-- Problem statement --
Could you repeat, exactly and with no pictures, only the lines from the start of the records through the line containing "structure as OV"?

===== Supplied records =====

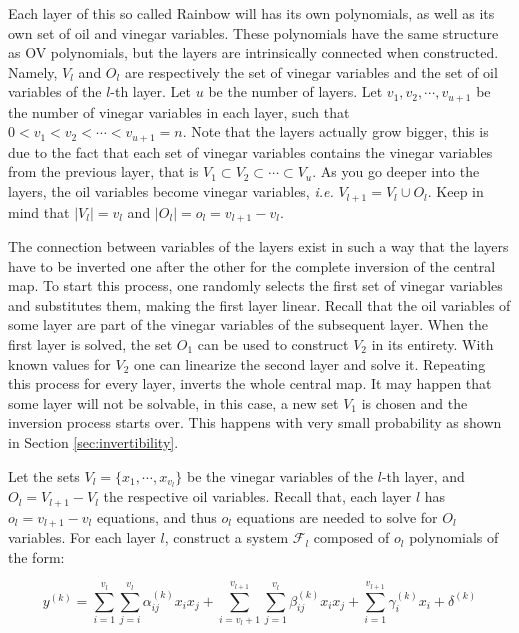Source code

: \documentclass{ufsctex/ufsctex}
\begin{document}
Each layer of this so called Rainbow will has its own polynomials, as well as
its own set of oil and vinegar variables. These polynomials have the same
structure as OV polynomials, but the layers are intrinsically connected when
constructed. Namely, $V_l$ and $O_l$ are respectively the set of vinegar
variables and the set of oil variables of the $l$-th layer. Let $u$ be the
number of layers. Let $v_1, v_2, \cdots, v_{u+1}$ be the number of vinegar
variables in each layer, such that $0 < v_1 < v_2 < \cdots < v_{u+1} = n$. Note
that the layers actually grow bigger, this is due to the fact that each set of
vinegar variables contains the vinegar variables from the previous layer, that
is $V_1 \subset V_2 \subset \cdots \subset V_{u}$. As you go deeper into the
layers, the oil variables become vinegar variables, \textit{i.e.} $V_{l+1} =
V_l \cup O_l$. Keep in mind that $|V_l| = v_l$ and $|O_l| = o_l = v_{l+1} -
v_{l}$.

The connection between variables of the layers exist in such a way that the
layers have to be inverted one after the other for the complete inversion of
the central map. To start this process, one randomly selects the first set of
vinegar variables and substitutes them, making the first layer linear. Recall
that the oil variables of some layer are part of the vinegar variables of the
subsequent layer. When the first layer is solved, the set $O_1$ can be used to
construct $V_2$ in its entirety. With known values for $V_2$ one can linearize
the second layer and solve it. Repeating this process for every layer, inverts
the whole central map. It may happen that some layer will not be solvable, in
this case, a new set $V_1$ is chosen and the inversion process starts over.
This happens with very small probability as shown in Section
\ref{sec:invertibility}.

Let the sets $V_l = \{x_1, \cdots, x_{v_l}\}$ be the vinegar variables of the
$l$-th layer, and $O_l = V_{l+1} - V_l$ the respective oil variables. Recall
that, each layer $l$ has $o_l = v_{l+1} - v_{l}$ equations, and thus $o_l$
equations are needed to solve for $O_l$ variables. For each layer $l$,
construct a system $\mathcal{F}_l$ composed of $o_l$ polynomials of the form:

\begin{equation}\label{eq:rainbowmap}
y^{(k)} =
\sum_{i=1}^{v_l}\sum_{j=i}^{v_l} \alpha^{(k)}_{ij} x_i x_j +
\sum_{i=v_l+1}^{v_{l+1}}\sum_{j=1}^{v_l} \beta^{(k)}_{ij} x_i x_j +
\sum_{i=1}^{v_{l+1}} \gamma^{(k)}_{i} x_i +
\delta^{(k)}
\end{equation}
\end{document}
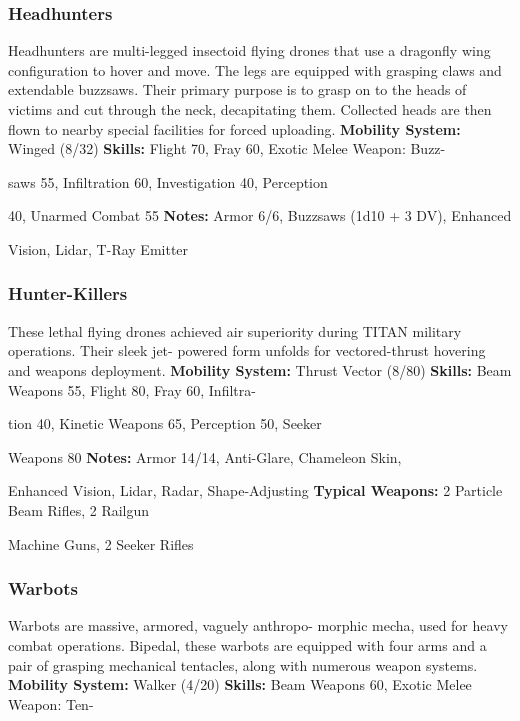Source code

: \subsubsection{Headhunters}

Headhunters are multi-legged insectoid flying drones 
that use a dragonfly wing configuration to hover and 
move. The legs are equipped with grasping claws 
and extendable buzzsaws. Their primary purpose is 
to grasp on to the heads of victims and cut through 
the neck, decapitating them. Collected heads are then 
flown to nearby special facilities for forced uploading. 
\textbf{Mobility System: }Winged (8/32)
\textbf{Skills:} Flight 70, Fray 60, Exotic Melee Weapon: Buzz-

saws 55, Infiltration 60, Investigation 40, Perception 

40, Unarmed Combat 55
\textbf{Notes:} Armor 6/6, Buzzsaws (1d10 + 3 DV), Enhanced 

Vision, Lidar, T-Ray Emitter

\subsubsection{Hunter-Killers}

These\textbf{  }lethal\textbf{  }flying drones achieved air superiority 
during TITAN military operations. Their sleek jet-
powered form unfolds for vectored-thrust hovering 
and weapons deployment.
\textbf{Mobility System: }Thrust Vector (8/80)
\textbf{Skills:} Beam Weapons 55, Flight 80, Fray 60, Infiltra-

tion 40, Kinetic Weapons 65, Perception 50, Seeker 

Weapons 80
\textbf{Notes:} Armor 14/14, Anti-Glare, Chameleon Skin, 

Enhanced Vision, Lidar, Radar, Shape-Adjusting 
\textbf{Typical Weapons:} 2 Particle Beam Rifles, 2 Railgun 

Machine Guns, 2 Seeker Rifles

\subsubsection{Warbots}

Warbots are massive, armored, vaguely anthropo-
morphic mecha, used for heavy combat operations. 
Bipedal, these warbots are equipped with four arms 
and a pair of grasping mechanical tentacles, along 
with numerous weapon systems.
\textbf{Mobility System: }Walker (4/20)
\textbf{Skills:} Beam Weapons 60, Exotic Melee Weapon: Ten-

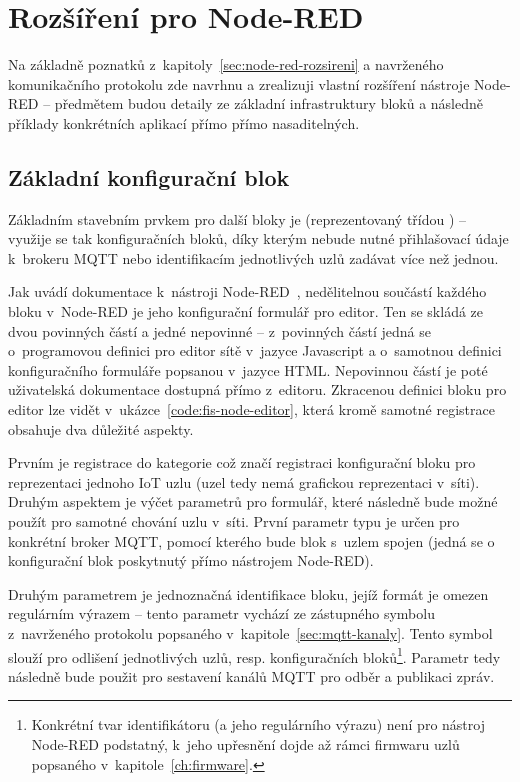 \chapter{Rozšíření pro Node-RED}
\label{ch:rozsireni}

Na základně poznatků z~kapitoly~\ref{sec:node-red-rozsireni} a navrženého komunikačního protokolu zde navrhnu a
zrealizuji vlastní rozšíření nástroje Node-RED -- předmětem budou detaily ze základní infrastruktury bloků a následně
příklady konkrétních aplikací přímo přímo nasaditelných.

\section{Základní konfigurační blok}\label{sec:zakladni-konfiguracni-blok}
Základním stavebním prvkem pro další bloky je  (reprezentovaný třídou \mbox{)} -- využije se
tak
konfiguračních bloků, díky kterým nebude nutné přihlašovací údaje k~brokeru MQTT nebo identifikacím jednotlivých
uzlů zadávat více než jednou.

Jak uvádí dokumentace k~nástroji Node-RED~\cite{NodeRedDocs}, nedělitelnou součástí každého bloku v~Node-RED je jeho
konfigurační formulář pro editor.
Ten se skládá ze dvou povinných částí a jedné nepovinné -- z~povinných částí jedná se o~programovou definici pro editor
sítě v~jazyce Javascript a o~samotnou definici konfiguračního formuláře popsanou v~jazyce HTML.
Nepovinnou částí je poté uživatelská dokumentace dostupná přímo z~editoru.
Zkracenou definici bloku pro editor lze vidět v~ukázce~\ref{code:fis-node-editor}, která kromě samotné registrace
obsahuje dva důležité aspekty.

Prvním je registrace do kategorie  což značí registraci konfigurační bloku pro reprezentaci jednoho IoT
uzlu (uzel tedy nemá grafickou reprezentaci v~síti).
Druhým aspektem je výčet parametrů pro formulář, které následně bude možné použít pro samotné chování uzlu v~síti.
První parametr typu  je určen pro konkrétní broker MQTT, pomocí kterého bude blok s~uzlem spojen
(jedná se o konfigurační blok poskytnutý přímo nástrojem Node-RED).

Druhým parametrem je jednoznačná identifikace bloku, jejíž formát je omezen regulárním výrazem -- tento
parametr vychází ze zástupného symbolu  z~navrženého protokolu popsaného
v~kapitole~\ref{sec:mqtt-kanaly}.
Tento symbol slouží pro odlišení jednotlivých uzlů, resp. konfiguračních bloků\footnote{Konkrétní tvar
identifikátoru (a jeho regulárního výrazu) není pro nástroj Node-RED podstatný, k~jeho upřesnění dojde až rámci
firmwaru uzlů popsaného v~kapitole~\ref{ch:firmware}.}.
Parametr  tedy následně bude použit pro sestavení kanálů MQTT pro odběr a publikaci zpráv.

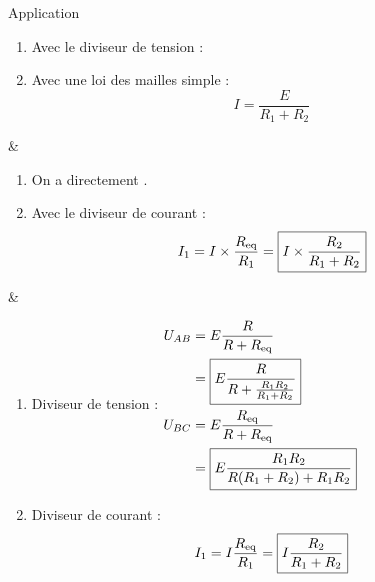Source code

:\documentclass[../main/main.tex]{subfiles}
\begin{document}
\begin{NCexem}[tabularx={Y|Y|Y}]{Application}
    \begin{enumerate}
        \item Avec le diviseur de tension :
        \item Avec une loi des mailles simple :
            \[\boxed{I = \frac{E}{R_1+R_2}}\]
    \end{enumerate}
    &
    \begin{enumerate}
        \item On a directement .
        \item Avec le diviseur de courant :
            \[I_1 = I\times \frac{R_{\rm eq}}{R_1} = \boxed{I\times
            \frac{R_2}{R_1+R_2}}\]
    \end{enumerate}
    &
    \begin{enumerate}
        \item Diviseur de tension :\smallbreak
            $\begin{aligned}
                U_{AB} & = E \frac{R}{R+R_{\rm eq}}\\
                       & = \boxed{E \frac{R}{R + \frac{R_1R_2}{R_1+R_2}}}\\
                U_{BC} & = E \frac{R_{\rm eq}}{R + R_{\rm eq}}\\
                       & = \boxed{E \frac{R_1R_2}{R(R_1+R_2)+R_1R_2}}
            \end{aligned}$
        \item Diviseur de courant :
            \[I_1 = I \frac{R_{\rm eq}}{R_1} = \boxed{I \frac{R_2}{R_1+R_2}}\]
    \end{enumerate}
    ~
\end{NCexem}

\setcounter{section}{7}
\end{document}
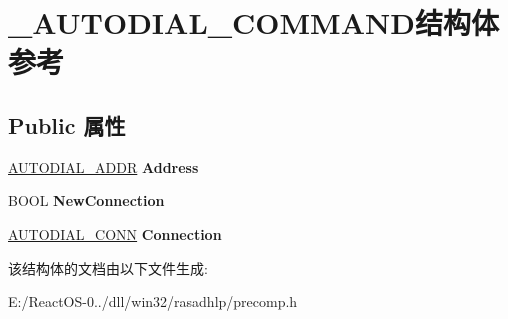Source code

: \hypertarget{struct___a_u_t_o_d_i_a_l___c_o_m_m_a_n_d}{}\section{\+\_\+\+A\+U\+T\+O\+D\+I\+A\+L\+\_\+\+C\+O\+M\+M\+A\+N\+D结构体 参考}
\label{struct___a_u_t_o_d_i_a_l___c_o_m_m_a_n_d}
\subsection*{Public 属性}
\begin{DoxyCompactItemize}
\item 
\mbox{\label{struct___a_u_t_o_d_i_a_l___c_o_m_m_a_n_d_a049a3293612d97f2ae341d1d2010d0e3}} 
\hyperlink{struct___a_u_t_o_d_i_a_l___a_d_d_r}{A\+U\+T\+O\+D\+I\+A\+L\+\_\+\+A\+D\+DR} {\bfseries Address}
\item 
\mbox{\label{struct___a_u_t_o_d_i_a_l___c_o_m_m_a_n_d_a0724fa12d443849591a763dfb31e53da}} 
B\+O\+OL {\bfseries New\+Connection}
\item 
\mbox{\label{struct___a_u_t_o_d_i_a_l___c_o_m_m_a_n_d_afcb9208648125a74be71170b308c9566}} 
\hyperlink{struct___a_u_t_o_d_i_a_l___c_o_n_n}{A\+U\+T\+O\+D\+I\+A\+L\+\_\+\+C\+O\+NN} {\bfseries Connection}
\end{DoxyCompactItemize}


该结构体的文档由以下文件生成\+:\begin{DoxyCompactItemize}
\item 
E\+:/\+React\+O\+S-\/0../dll/win32/rasadhlp/precomp.\+h\end{DoxyCompactItemize}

=====

-- Answer box --
Source code

: \documentclass{ufsctex/ufsctex}
\begin{document}
Each layer of this so called Rainbow will has its own polynomials, as well as
its own set of oil and vinegar variables. These polynomials have the same
structure as OV polynomials, but the layers are intrinsically connected when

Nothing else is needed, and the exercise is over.